• [Exercise requirements]
Transcribe every entry that follows, word for word, and omit the images.

• [Given entries]
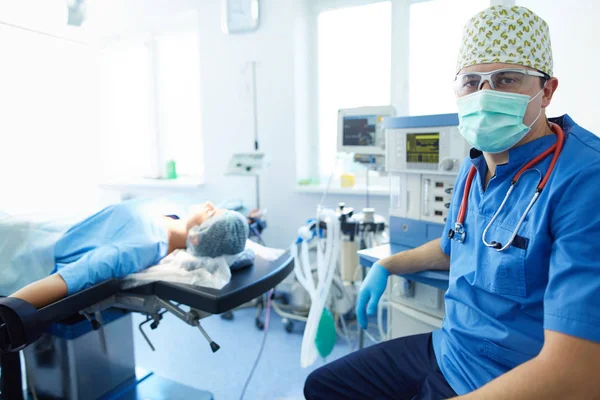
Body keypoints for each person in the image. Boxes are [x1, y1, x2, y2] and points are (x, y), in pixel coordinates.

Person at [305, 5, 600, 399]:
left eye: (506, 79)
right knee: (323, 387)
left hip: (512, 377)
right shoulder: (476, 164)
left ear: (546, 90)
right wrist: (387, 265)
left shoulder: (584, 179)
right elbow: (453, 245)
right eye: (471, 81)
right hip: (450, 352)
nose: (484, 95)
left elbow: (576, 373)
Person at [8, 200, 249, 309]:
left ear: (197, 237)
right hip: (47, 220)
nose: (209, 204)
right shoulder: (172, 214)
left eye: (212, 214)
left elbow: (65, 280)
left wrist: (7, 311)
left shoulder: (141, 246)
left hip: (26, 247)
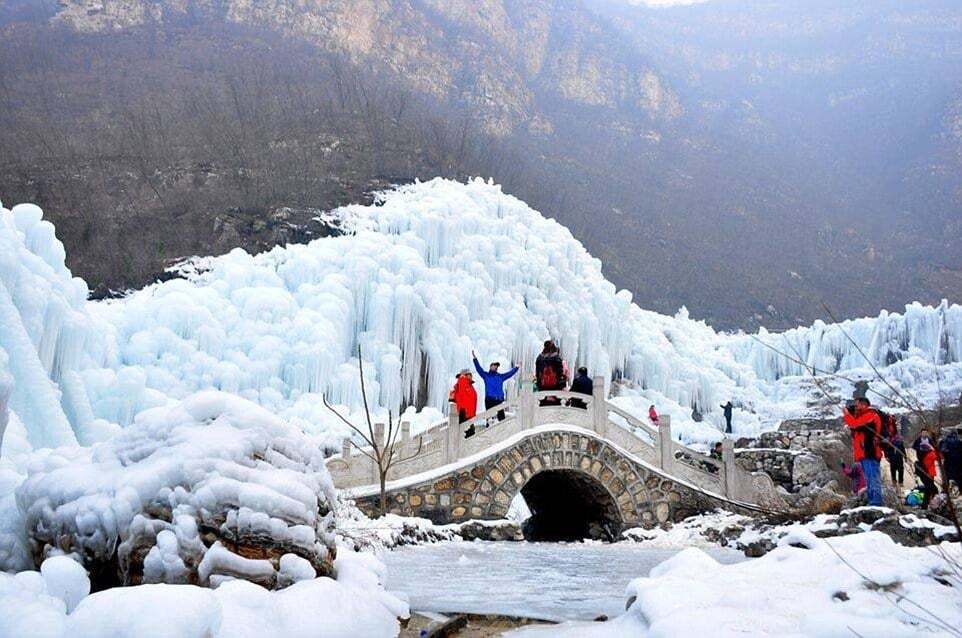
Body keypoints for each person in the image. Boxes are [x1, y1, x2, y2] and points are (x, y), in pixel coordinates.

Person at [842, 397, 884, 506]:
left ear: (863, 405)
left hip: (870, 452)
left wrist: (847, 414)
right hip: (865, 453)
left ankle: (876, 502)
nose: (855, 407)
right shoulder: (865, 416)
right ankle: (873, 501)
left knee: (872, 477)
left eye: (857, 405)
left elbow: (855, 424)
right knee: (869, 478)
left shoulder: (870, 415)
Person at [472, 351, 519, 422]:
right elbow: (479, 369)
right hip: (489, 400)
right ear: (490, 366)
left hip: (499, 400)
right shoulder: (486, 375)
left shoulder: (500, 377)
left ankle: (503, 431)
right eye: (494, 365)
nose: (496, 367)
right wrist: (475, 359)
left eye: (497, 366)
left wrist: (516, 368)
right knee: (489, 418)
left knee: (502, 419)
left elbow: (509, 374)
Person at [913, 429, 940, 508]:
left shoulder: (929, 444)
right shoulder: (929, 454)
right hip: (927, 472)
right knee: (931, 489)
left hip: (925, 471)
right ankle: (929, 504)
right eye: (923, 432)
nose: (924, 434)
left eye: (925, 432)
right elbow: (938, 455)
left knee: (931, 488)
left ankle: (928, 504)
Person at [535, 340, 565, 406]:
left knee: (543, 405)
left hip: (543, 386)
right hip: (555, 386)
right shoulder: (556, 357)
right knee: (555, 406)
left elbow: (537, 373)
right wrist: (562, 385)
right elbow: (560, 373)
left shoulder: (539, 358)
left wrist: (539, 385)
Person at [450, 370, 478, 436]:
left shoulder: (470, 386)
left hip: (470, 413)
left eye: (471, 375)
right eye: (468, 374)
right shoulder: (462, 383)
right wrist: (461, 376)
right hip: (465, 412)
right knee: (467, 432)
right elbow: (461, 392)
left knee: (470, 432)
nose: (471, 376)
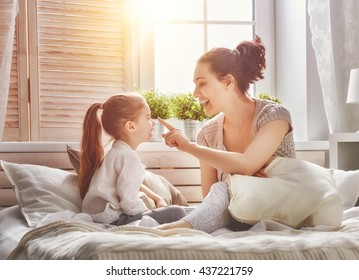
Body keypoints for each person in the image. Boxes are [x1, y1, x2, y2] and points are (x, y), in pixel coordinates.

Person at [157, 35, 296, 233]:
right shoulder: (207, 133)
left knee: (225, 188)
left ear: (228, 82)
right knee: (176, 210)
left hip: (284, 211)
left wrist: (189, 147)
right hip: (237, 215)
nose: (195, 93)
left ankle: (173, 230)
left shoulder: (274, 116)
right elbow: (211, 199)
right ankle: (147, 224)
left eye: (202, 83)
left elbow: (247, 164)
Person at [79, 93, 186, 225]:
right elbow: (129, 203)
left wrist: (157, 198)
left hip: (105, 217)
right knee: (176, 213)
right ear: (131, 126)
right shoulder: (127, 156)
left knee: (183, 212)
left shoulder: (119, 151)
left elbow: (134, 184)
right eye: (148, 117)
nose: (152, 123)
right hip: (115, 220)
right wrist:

• [Response to this exercise]
Body keypoints for each person in the image. Boxes are [x1, y1, x2, y2] and points are (x, y), in pixel coordinates.

Person at [305, 5, 600, 399]:
left eye: (506, 79)
right knee: (323, 387)
left hip: (512, 377)
right shoulder: (476, 164)
left ear: (546, 90)
right wrist: (387, 265)
left shoulder: (584, 179)
right elbow: (453, 245)
right eye: (471, 81)
right hip: (450, 352)
nose: (484, 95)
left elbow: (576, 373)
Person at [8, 200, 249, 309]:
left ear: (197, 237)
right hip: (47, 220)
nose: (209, 204)
right shoulder: (172, 214)
left eye: (212, 214)
left elbow: (65, 280)
left wrist: (7, 311)
left shoulder: (141, 246)
left hip: (26, 247)
Body keypoints for each person in the image. Boxes are [x1, y1, x2, y2] and points are (x, y), in pixel coordinates.

Person at [842, 397, 884, 506]:
left ear: (863, 405)
left hip: (870, 452)
left wrist: (847, 414)
right hip: (865, 453)
left ankle: (876, 502)
nose: (855, 407)
right shoulder: (865, 416)
right ankle: (873, 501)
left knee: (872, 477)
left eye: (857, 405)
left elbow: (855, 424)
right knee: (869, 478)
left shoulder: (870, 415)
Person at [472, 351, 519, 422]:
right elbow: (479, 369)
right hip: (489, 400)
right ear: (490, 366)
left hip: (499, 400)
right shoulder: (486, 375)
left shoulder: (500, 377)
left ankle: (503, 431)
right eye: (494, 365)
nose: (496, 367)
right wrist: (475, 359)
left eye: (497, 366)
left wrist: (516, 368)
right knee: (489, 418)
left knee: (502, 419)
left elbow: (509, 374)
Person at [913, 429, 940, 508]:
left shoulder: (929, 444)
right shoulder: (929, 454)
right hip: (927, 472)
right knee: (931, 489)
left hip: (925, 471)
right ankle: (929, 504)
right eye: (923, 432)
nose: (924, 434)
left eye: (925, 432)
right elbow: (938, 455)
left knee: (931, 488)
left ankle: (928, 504)
Person at [535, 340, 565, 406]:
left knee: (543, 405)
left hip: (543, 386)
right hip: (555, 386)
right shoulder: (556, 357)
right knee: (555, 406)
left elbow: (537, 373)
right wrist: (562, 385)
right elbow: (560, 373)
left shoulder: (539, 358)
left wrist: (539, 385)
Person at [450, 370, 478, 436]:
left shoulder: (470, 386)
left hip: (470, 413)
left eye: (471, 375)
right eye: (468, 374)
right shoulder: (462, 383)
right wrist: (461, 376)
right hip: (465, 412)
right knee: (467, 432)
right elbow: (461, 392)
left knee: (470, 432)
nose: (471, 376)
Body keypoints for each person in the image. Boxes are [x1, y1, x2, y2] and points are (x, y), in pixel coordinates.

Person at [157, 35, 296, 233]:
right shoulder: (207, 133)
left knee: (225, 188)
left ear: (228, 82)
right knee: (176, 210)
left hip: (284, 211)
left wrist: (189, 147)
right hip: (237, 215)
nose: (195, 93)
left ankle: (173, 230)
left shoulder: (274, 116)
right elbow: (211, 199)
right ankle: (147, 224)
left eye: (202, 83)
left elbow: (247, 164)
Person at [79, 93, 186, 225]:
right elbow: (129, 203)
left wrist: (157, 198)
left hip: (105, 217)
right knee: (176, 213)
right ear: (131, 126)
right shoulder: (127, 156)
left knee: (183, 212)
left shoulder: (119, 151)
left elbow: (134, 184)
right eye: (148, 117)
nose: (152, 123)
right hip: (115, 220)
right wrist:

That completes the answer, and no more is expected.